Primo passo scalato dal Tour de France nel 1905, il Ballon d’Alsace occupa un posto speciale nella storia del ciclismo. Da Saint-Maurice-sur-Moselle, la strada sale attraverso le abetaie dei Vosgi fino a questa cima arrotondata che domina il confine tra Vosgi, Alto Reno e Territorio di Belfort.
Il tracciato
Da Saint-Maurice-sur-Moselle, a 564 m di altitudine, la strada sale per 9 km fino al passo a 1.178 m, per 620 m di dislivello positivo al 6,9% di media, con tratti all’8%. La pendenza è regolare, senza grandi tratti pianeggianti, attraverso una foresta di abeti e peccio tipica del massiccio dei Vosgi, prima di sfociare nei pascoli d’alta quota della cima.
Come affrontare l’uscita
Una guarnitura compatta aiuta a mantenere la cadenza sulla pendenza sostenuta della seconda metà della salita.
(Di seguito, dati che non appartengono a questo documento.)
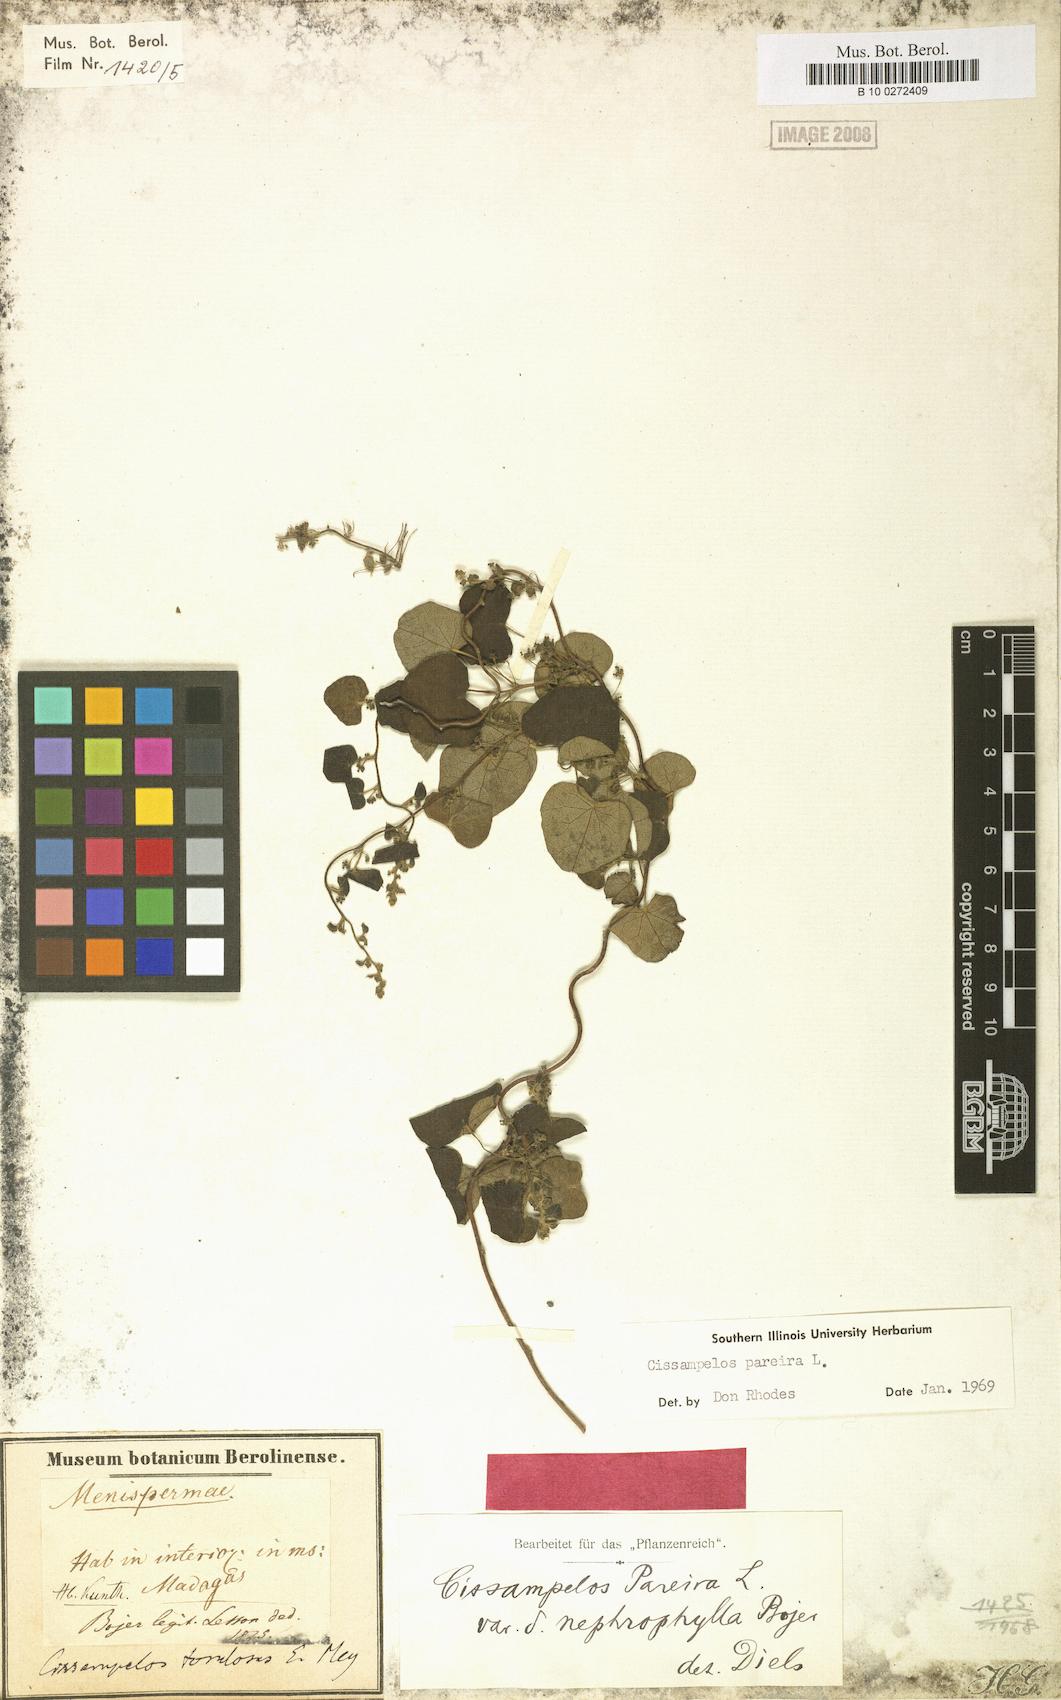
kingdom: Plantae
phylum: Tracheophyta
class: Magnoliopsida
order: Ranunculales
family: Menispermaceae
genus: Cissampelos
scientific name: Cissampelos pareira
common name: Velvetleaf
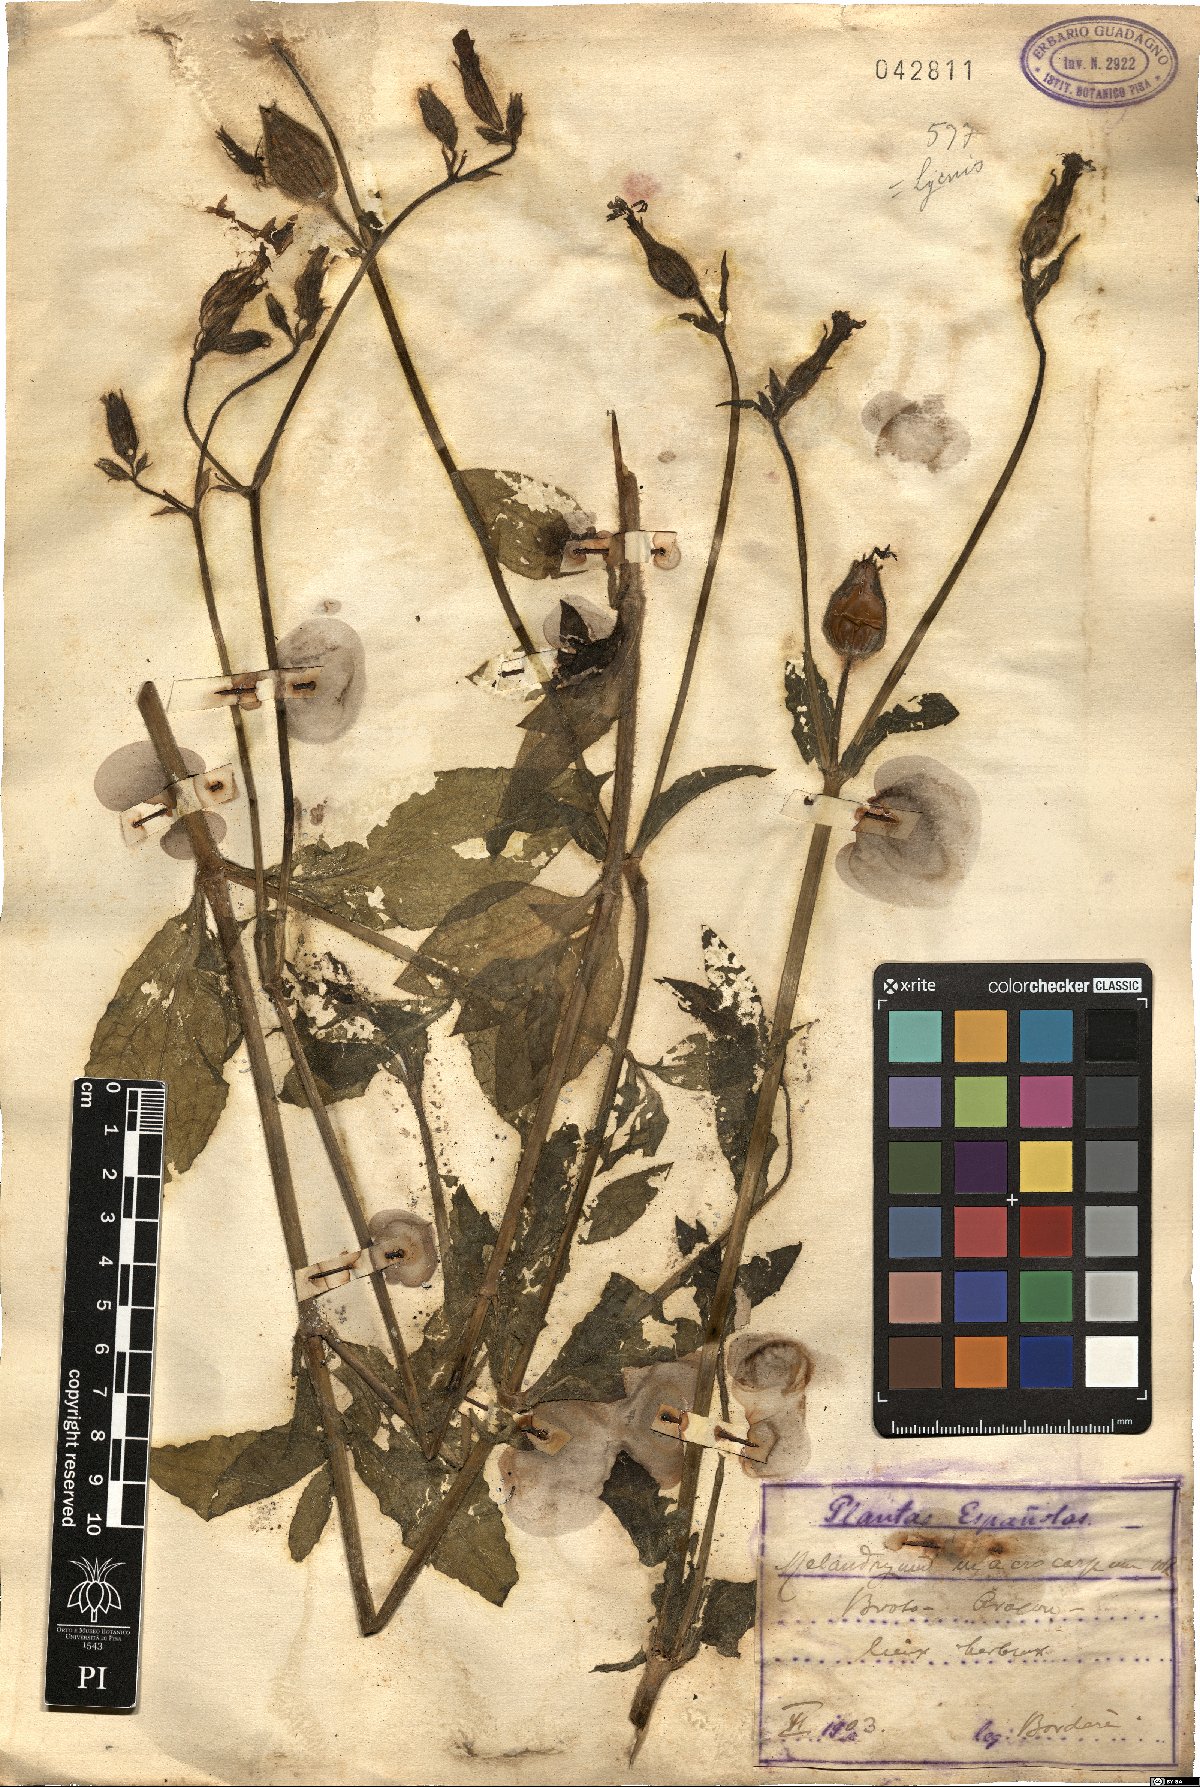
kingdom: Plantae
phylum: Tracheophyta
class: Magnoliopsida
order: Caryophyllales
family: Caryophyllaceae
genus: Silene
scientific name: Silene latifolia
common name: White campion
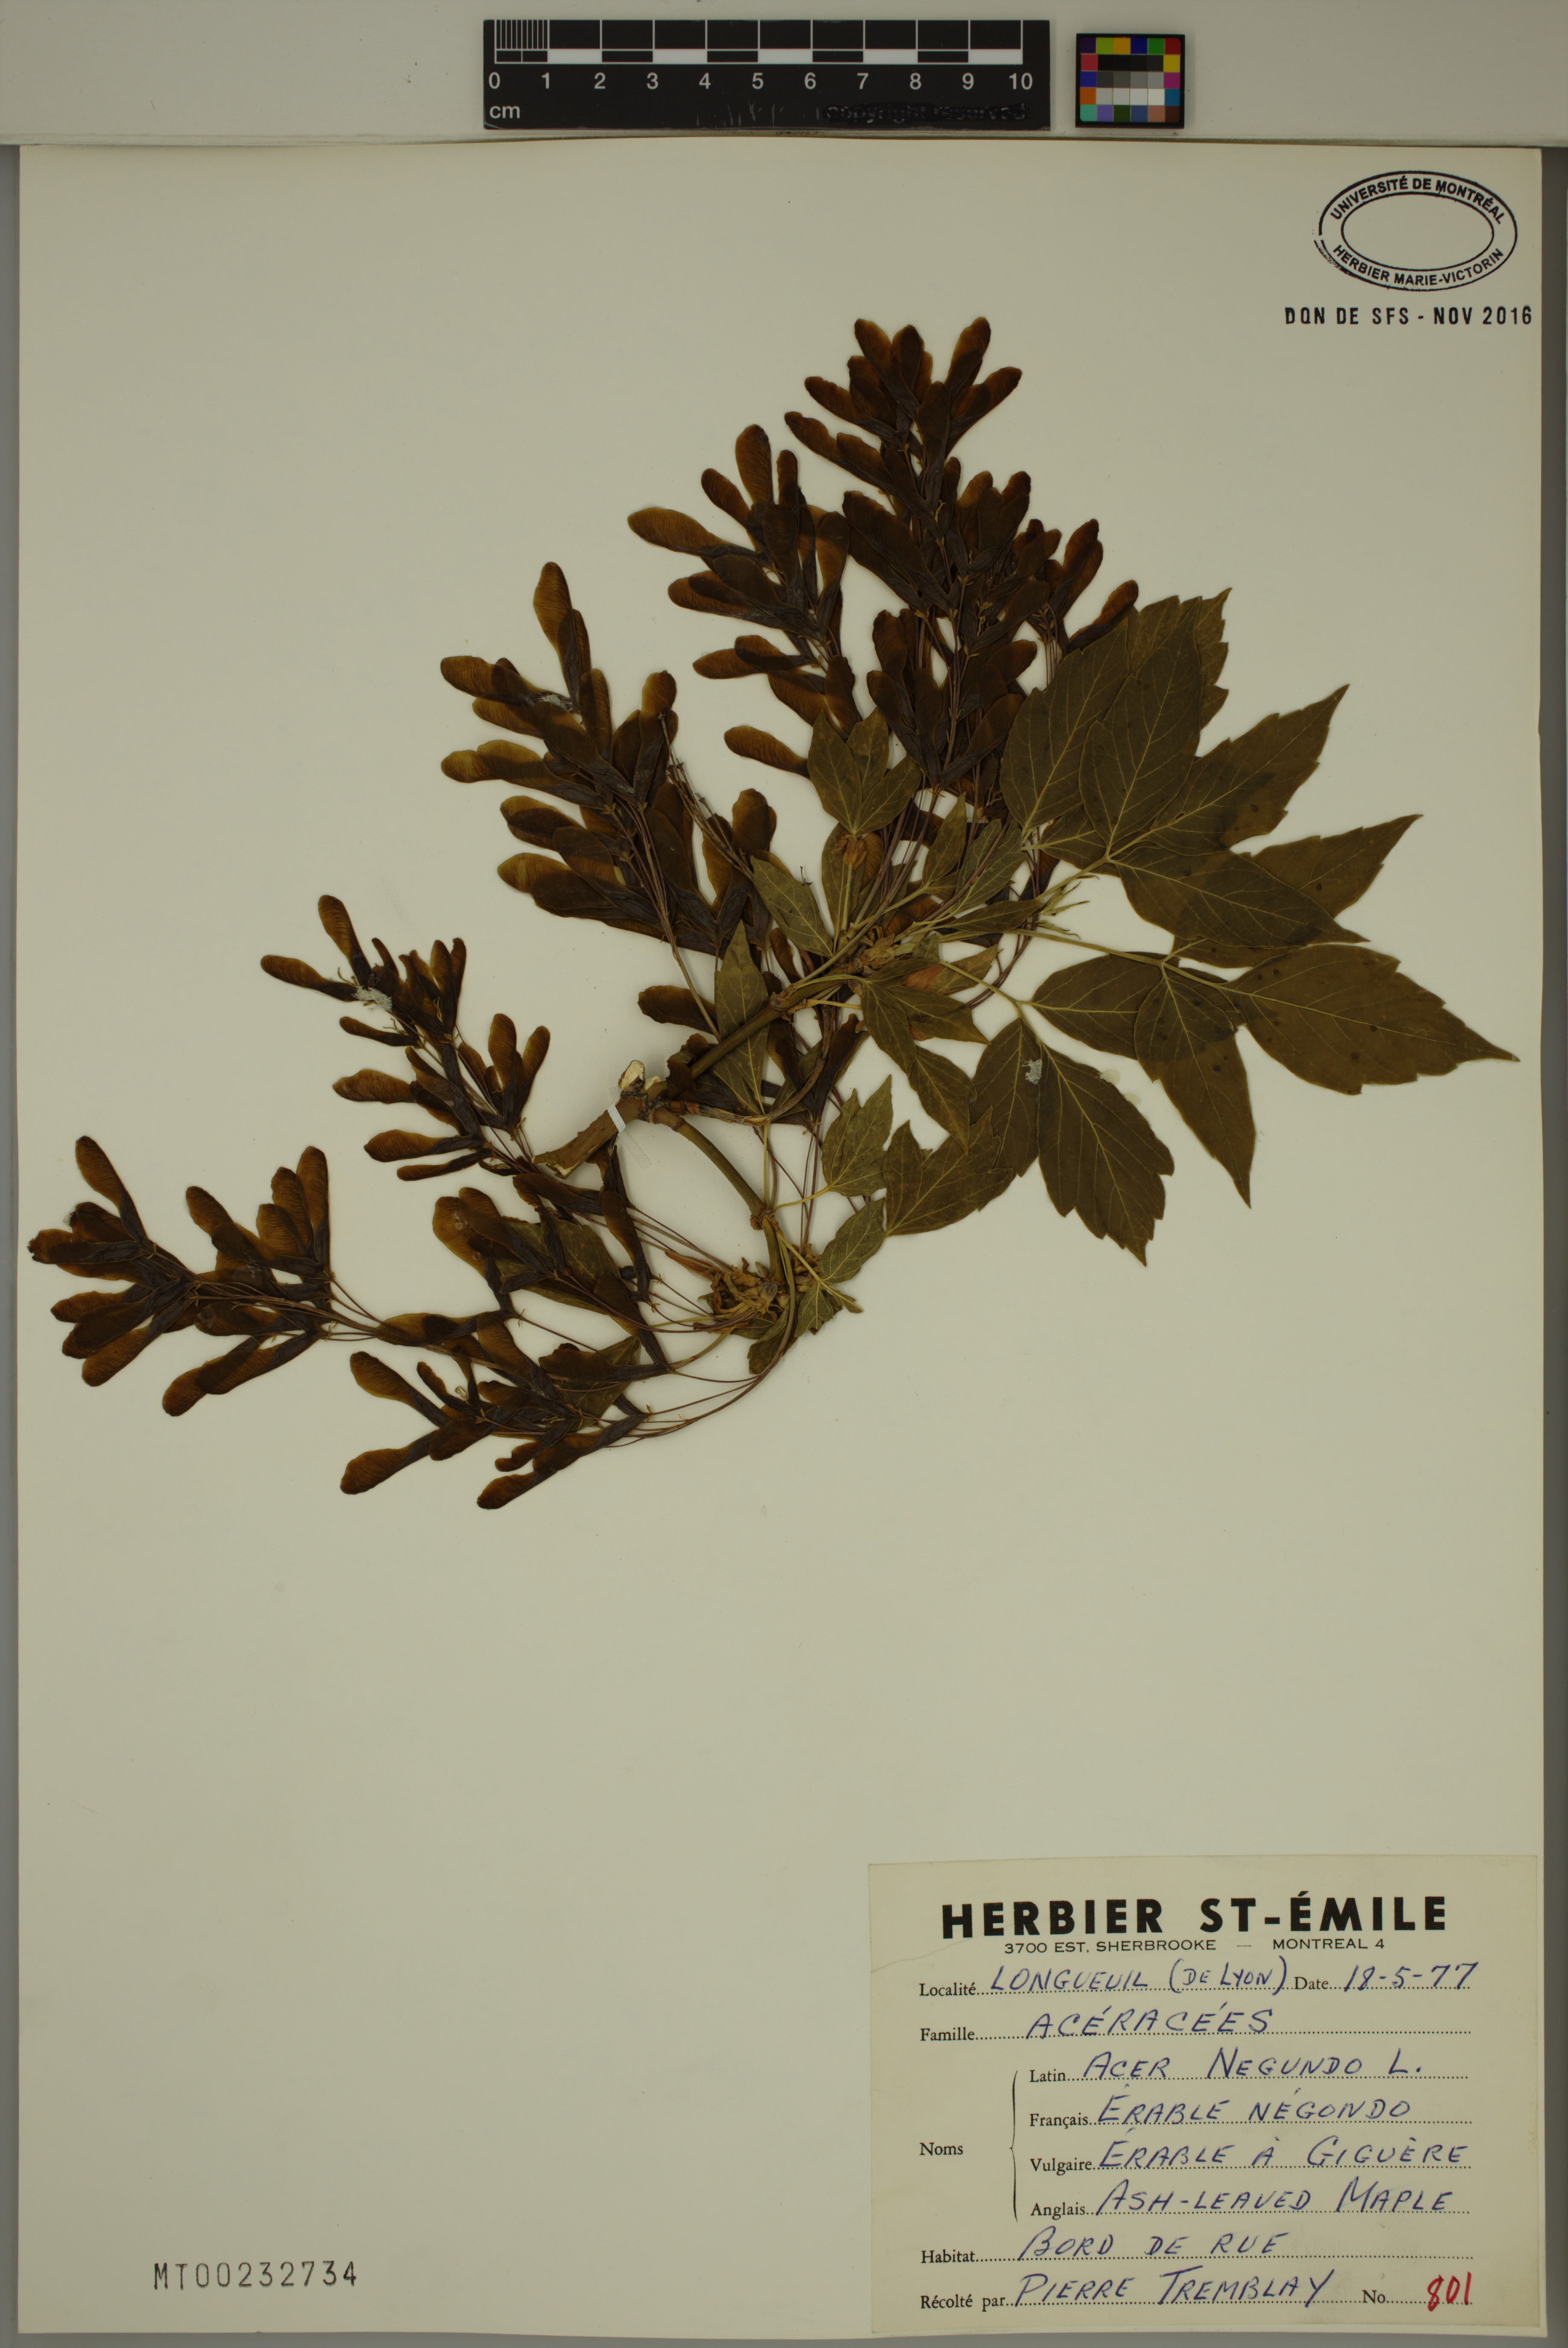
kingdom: Plantae
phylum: Tracheophyta
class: Magnoliopsida
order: Sapindales
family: Sapindaceae
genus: Acer
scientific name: Acer negundo
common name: Ashleaf maple
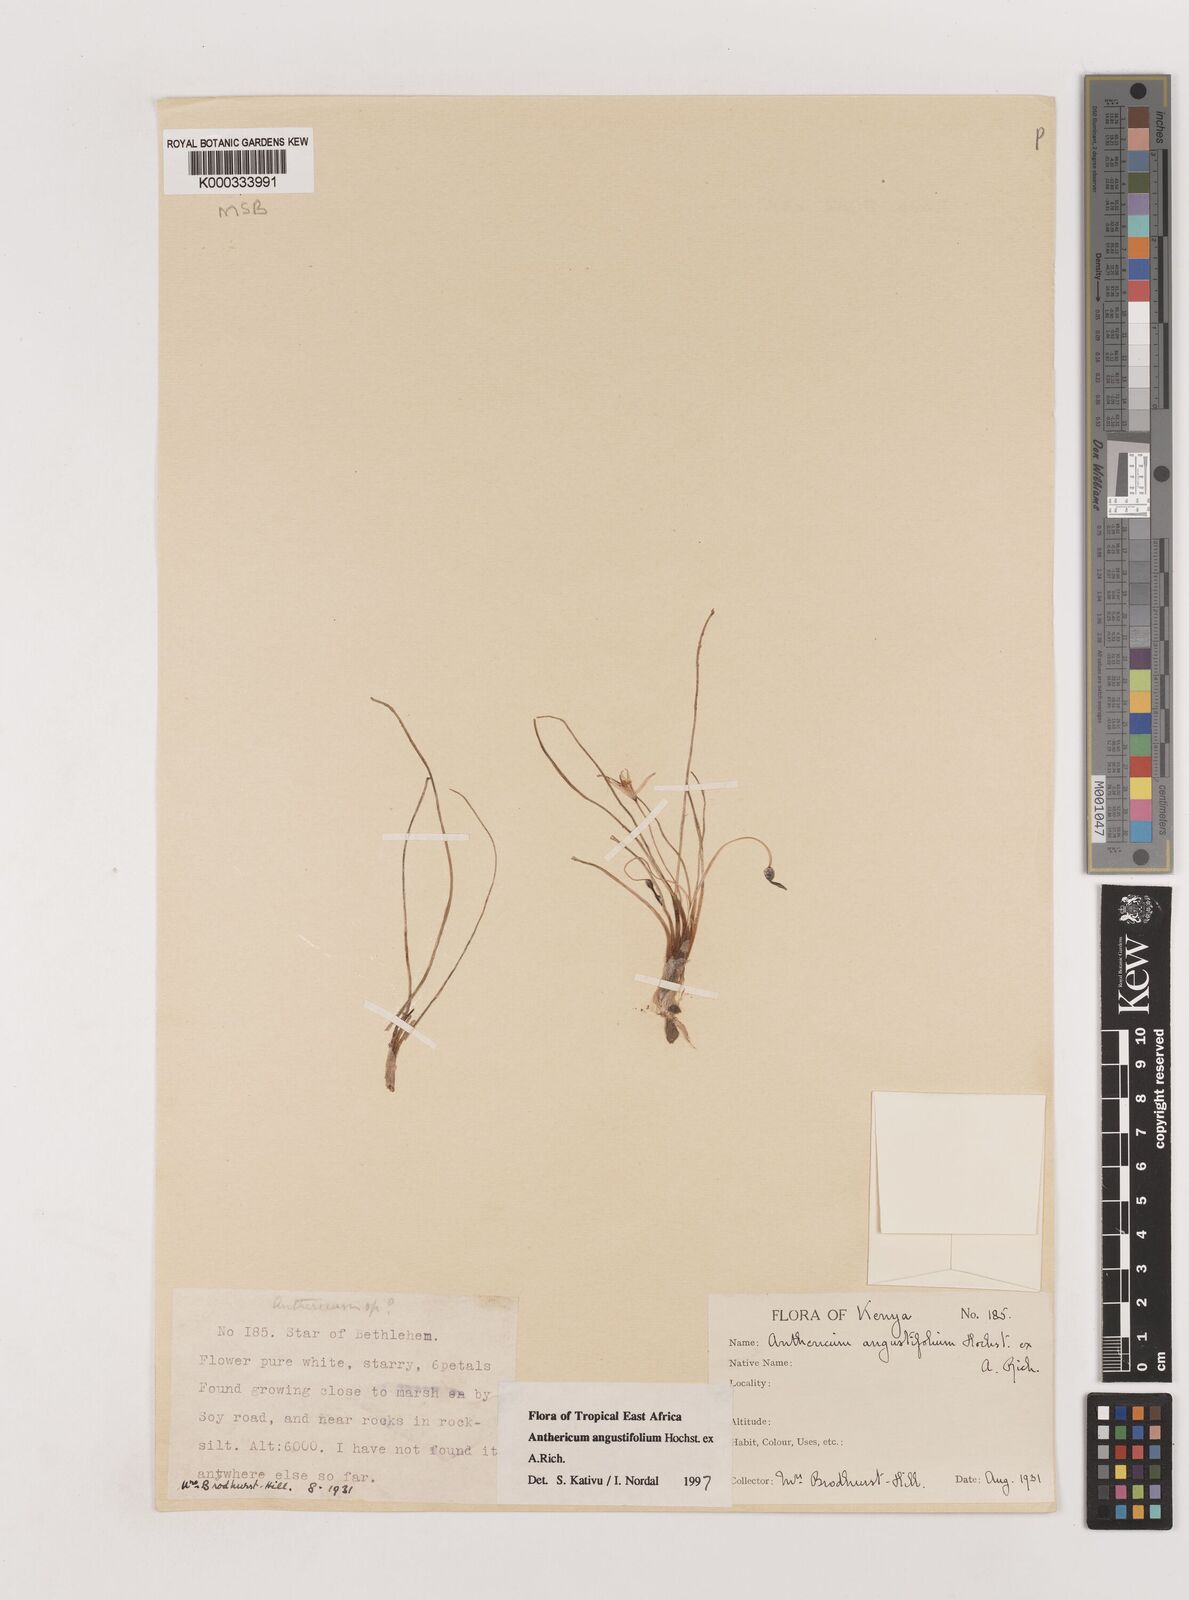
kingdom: Plantae
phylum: Tracheophyta
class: Liliopsida
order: Asparagales
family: Asparagaceae
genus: Anthericum
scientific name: Anthericum angustifolium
L’asfalto è in buone condizioni su tutto il percorso. In vetta, una statua della Vergine e una tavola panoramica permettono di individuare i Vosgi del Sud, il Giura e, con tempo limpido, le vette alpine in lontananza.
Quando salire
Da maggio a ottobre: la strada può restare innevata fino a primavera, mentre l’estate offre le condizioni migliori, con un fresco gradevole in quota rispetto alla valle.
Buono a sapersi
Saint-Maurice-sur-Moselle, ai piedi del passo, dispone di negozi e caffè per rifornirsi prima della partenza. La vetta, punto di convergenza di diverse strade dei Vosgi, permette di proseguire verso il Ballon de Servance o di scendere sul versante dell’Alto Reno passando per Sewen, per chi vuole prolungare l’uscita ad anello.